:: Action item ::
Quote the items from the line containing "At which category" through the line containing "List the series", including both of those lines, and leave out the pictures.
### Task input ###
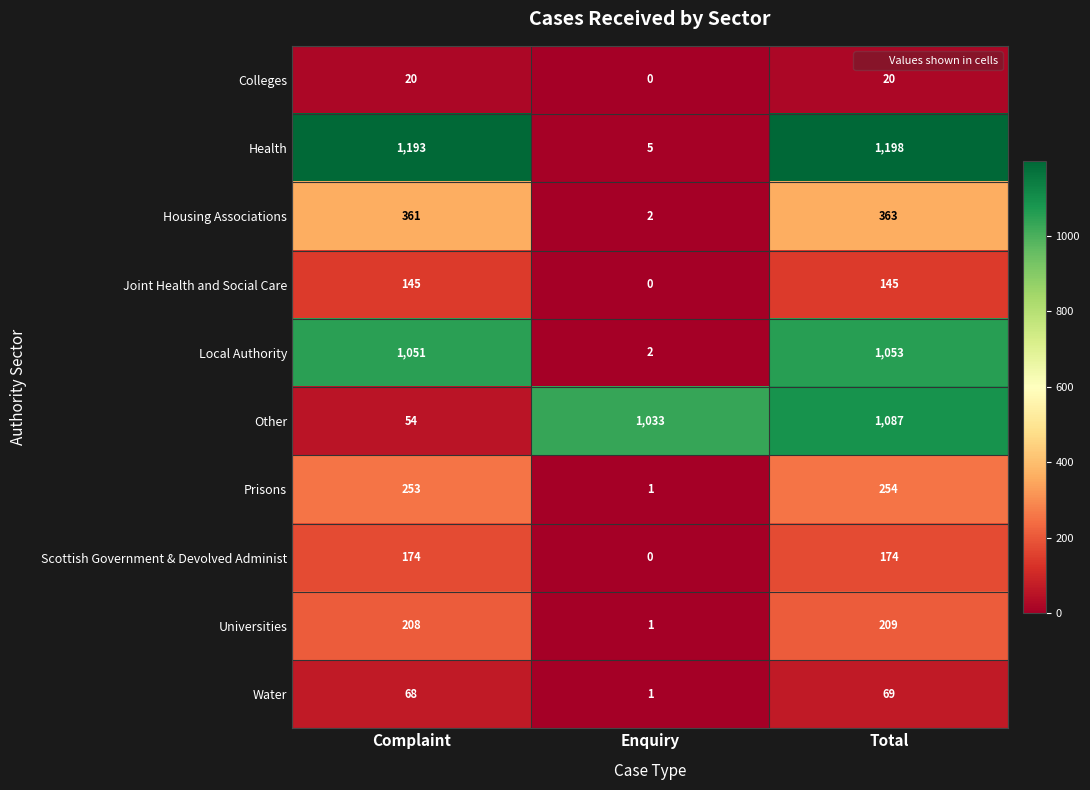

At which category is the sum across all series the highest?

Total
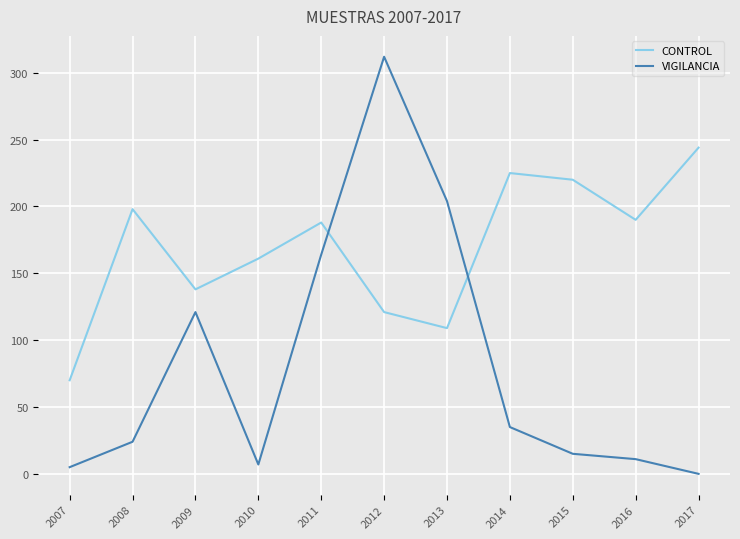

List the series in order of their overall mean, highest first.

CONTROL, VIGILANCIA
###
### Task input ###
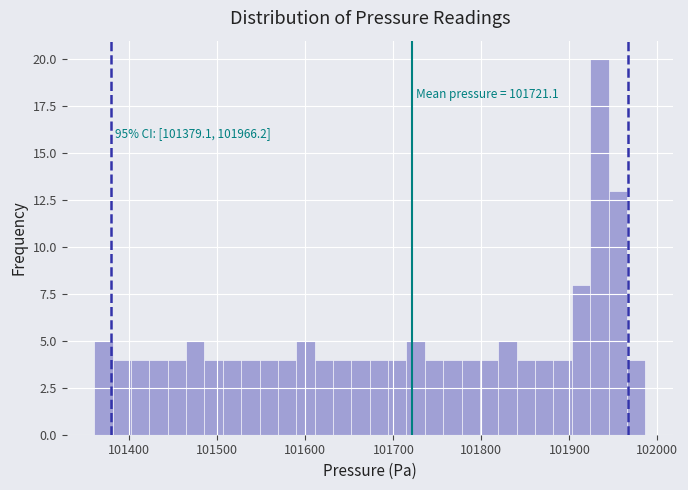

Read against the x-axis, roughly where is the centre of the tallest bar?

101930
###
:: Response for this exercise ::
At which category is the sum across all series the highest?

Total

List the series in order of their overall mean, highest first.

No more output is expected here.